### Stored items
=======
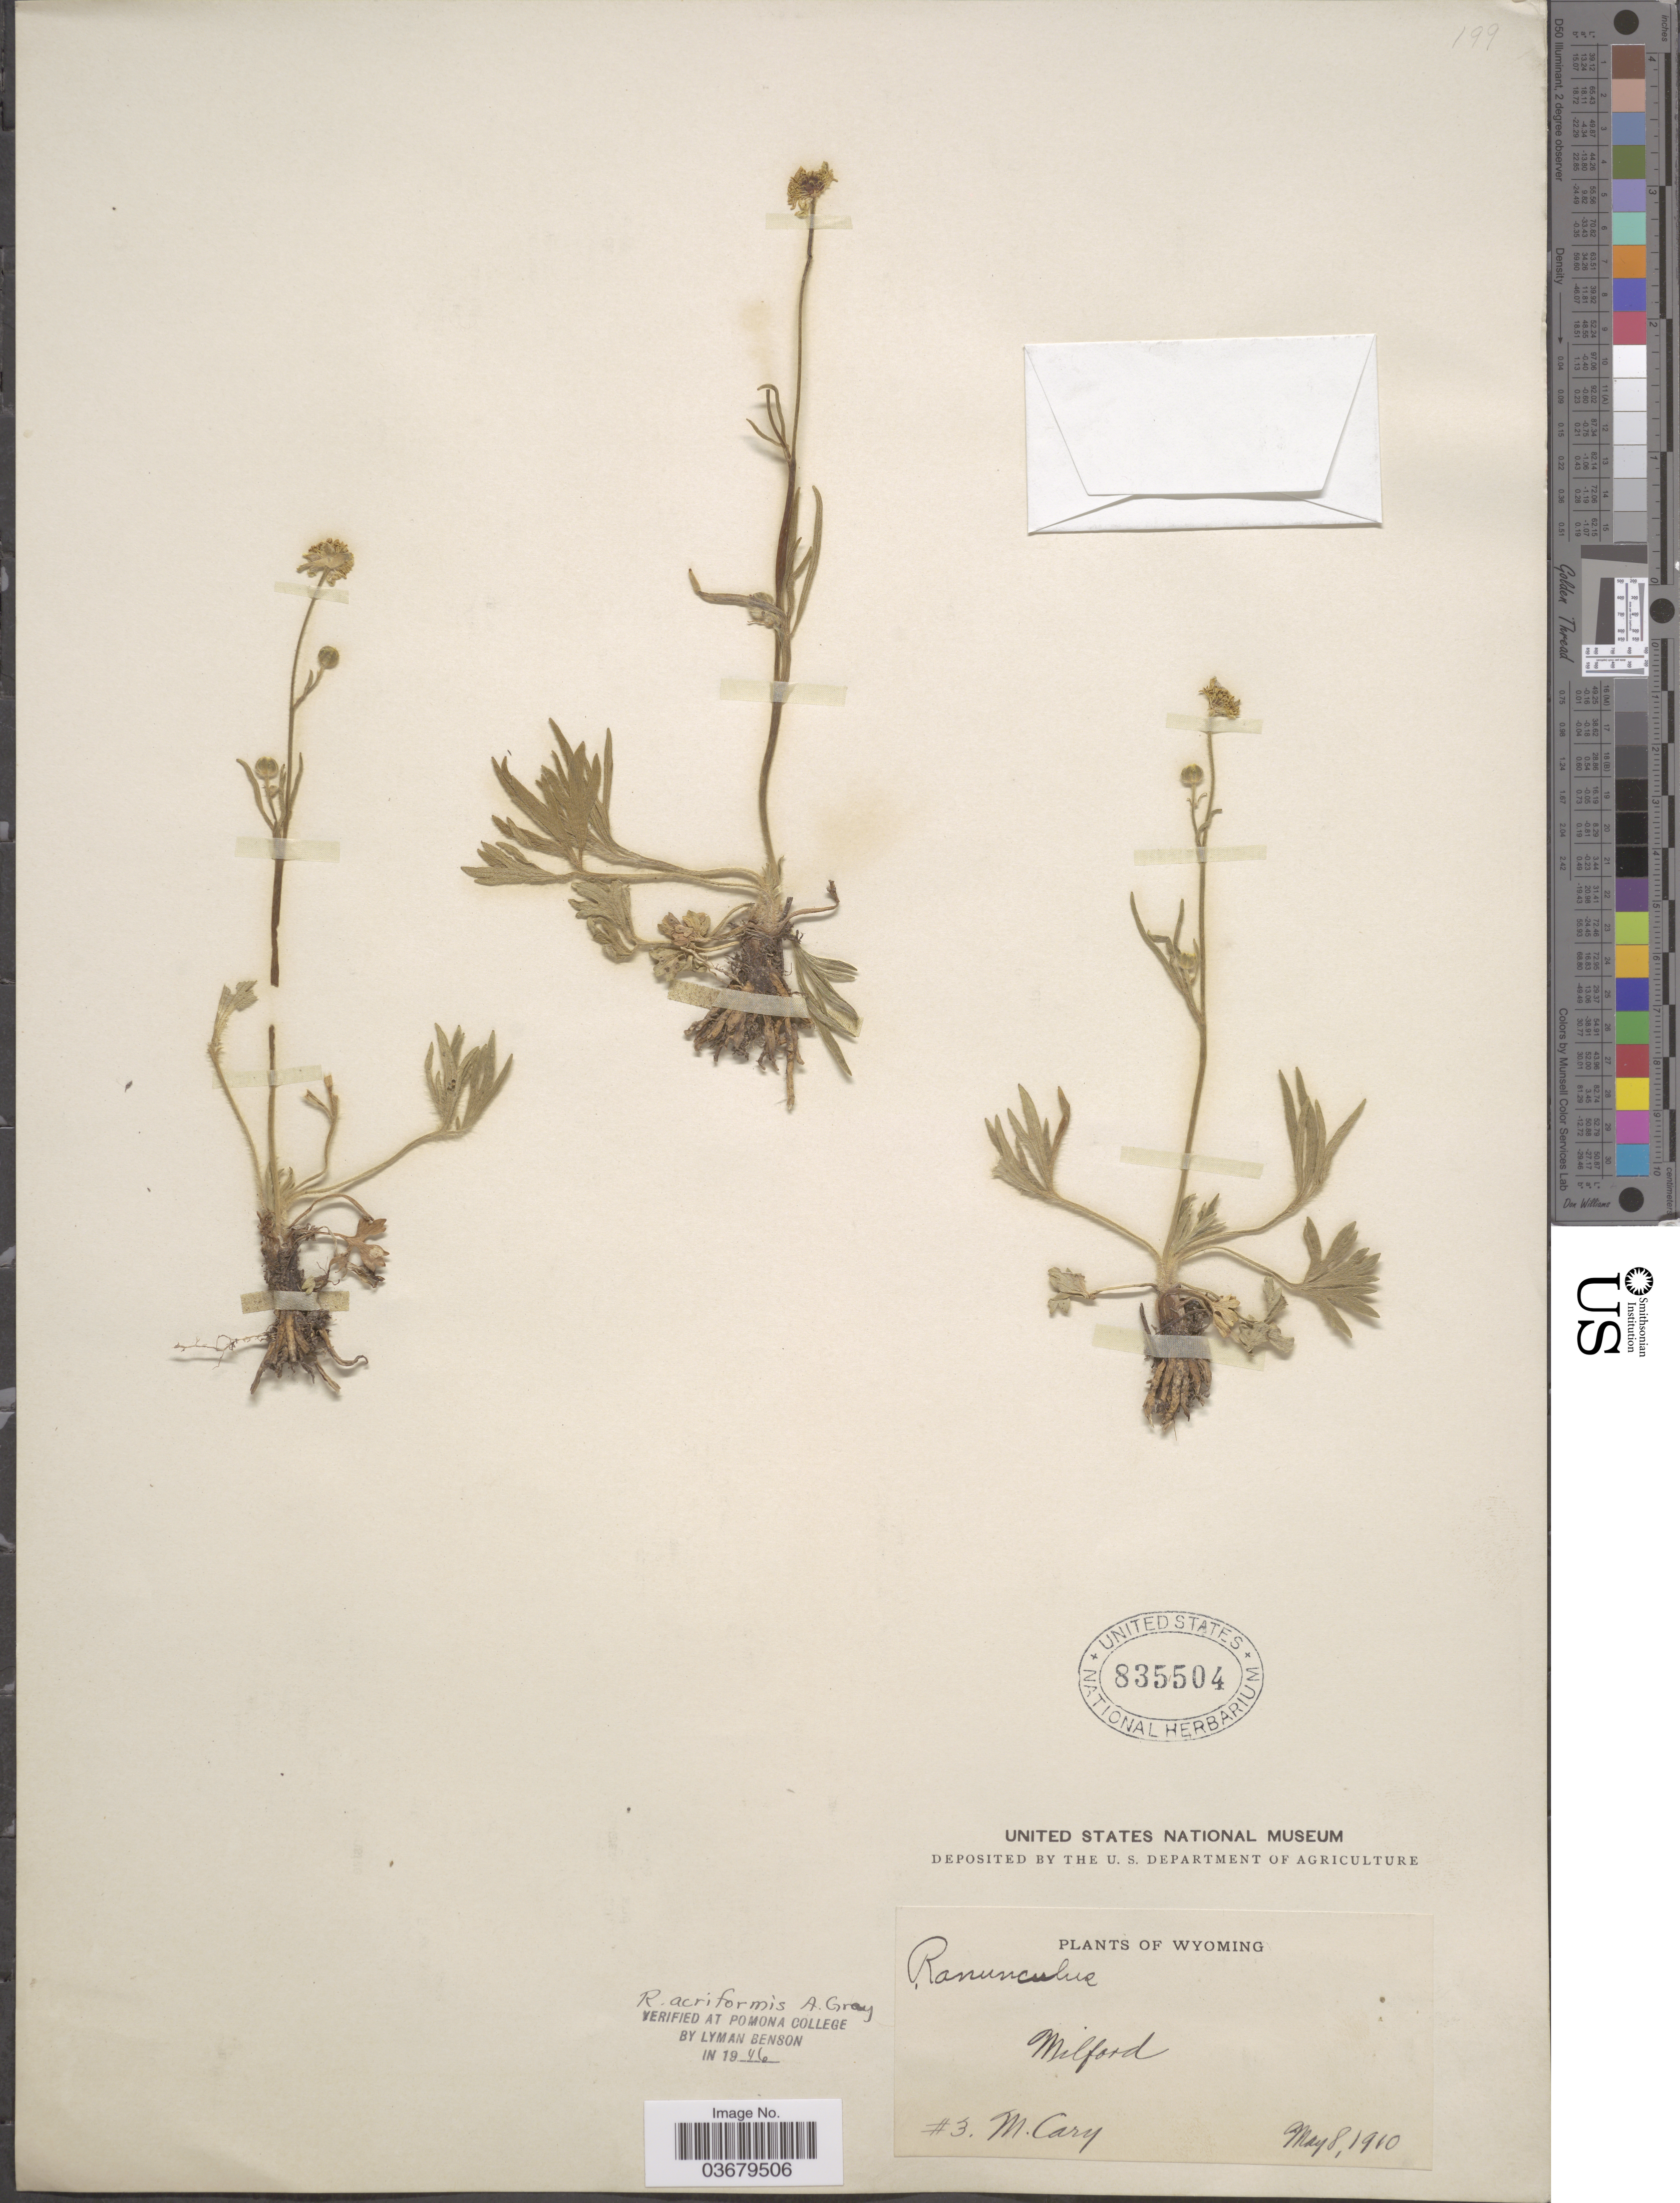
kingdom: Plantae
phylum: Tracheophyta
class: Magnoliopsida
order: Ranunculales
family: Ranunculaceae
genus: Ranunculus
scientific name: Ranunculus acriformis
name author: A. Gray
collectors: M. Cary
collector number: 3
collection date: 1910-05-08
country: United States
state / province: Wyoming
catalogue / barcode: US 835504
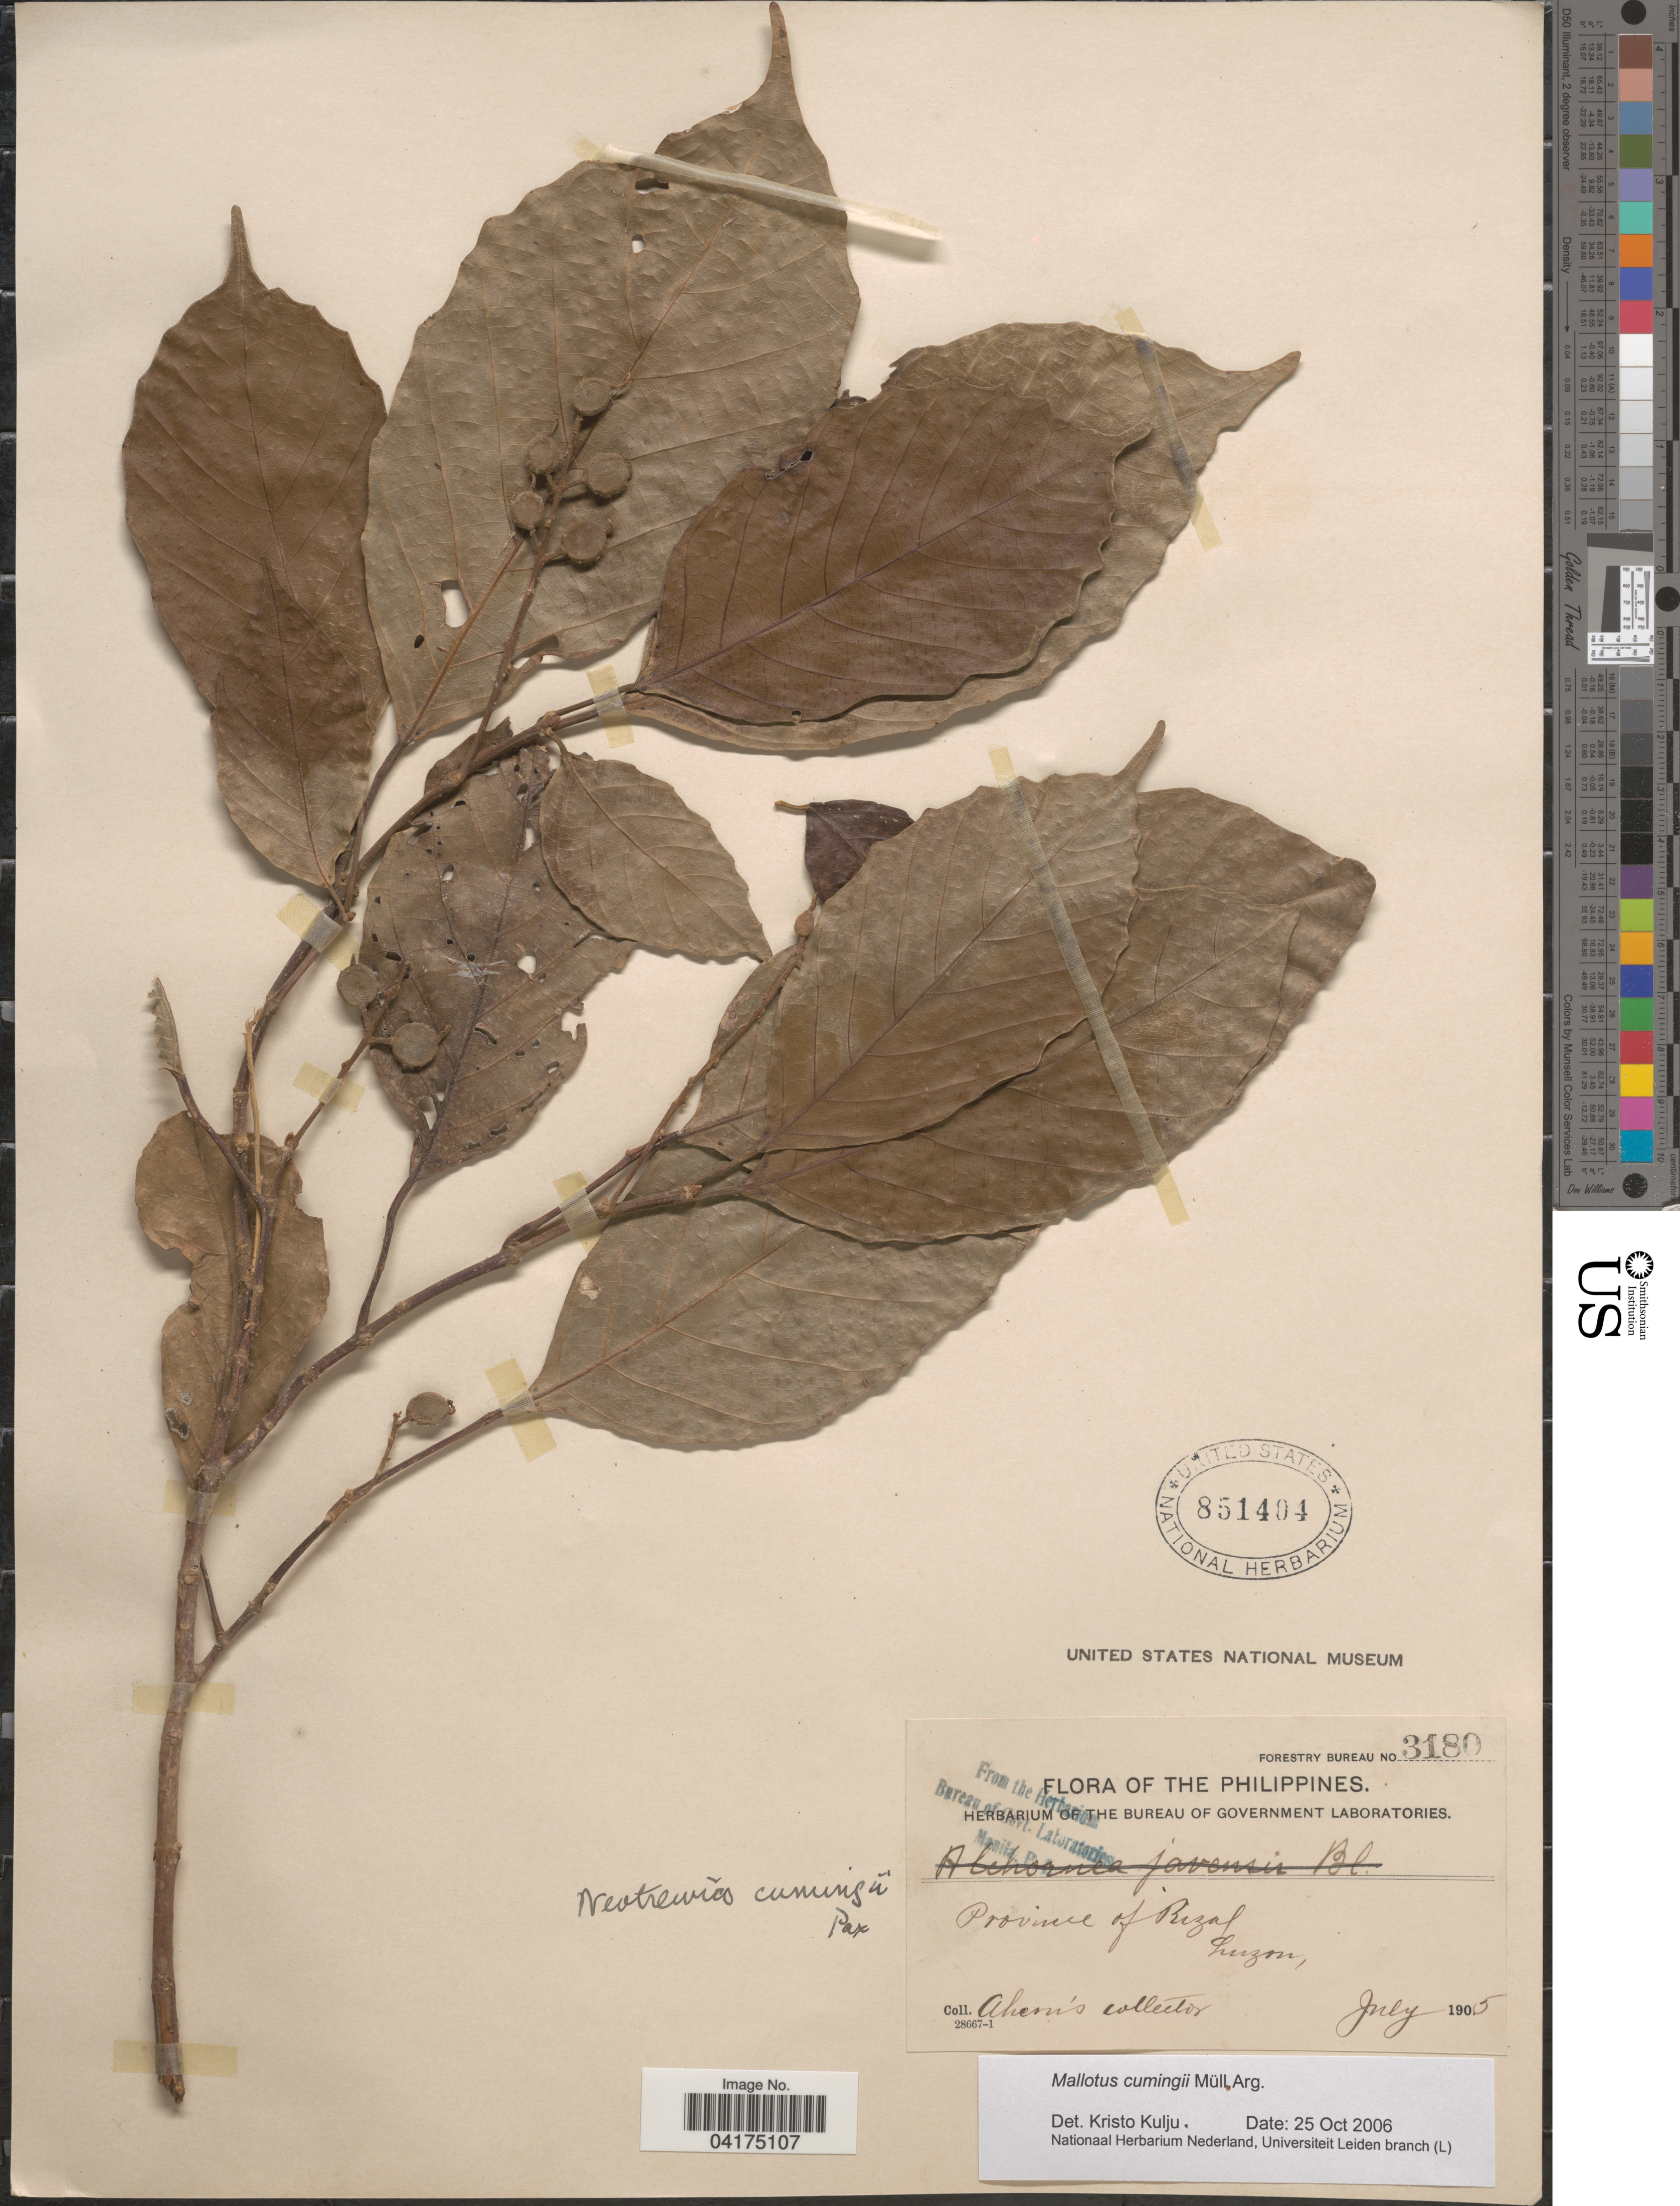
=======
### WORK TO BE COMPLETED
Rewrite the entries above, changing "catalogue" to "catalog" and keeping everything else the same. Leave out the pictures.

### EXERCISE RESPONSE
kingdom: Plantae
phylum: Tracheophyta
class: Magnoliopsida
order: Ranunculales
family: Ranunculaceae
genus: Ranunculus
scientific name: Ranunculus acriformis
name author: A. Gray
collectors: M. Cary
collector number: 3
collection date: 1910-05-08
country: United States
state / province: Wyoming
catalog / barcode: US 835504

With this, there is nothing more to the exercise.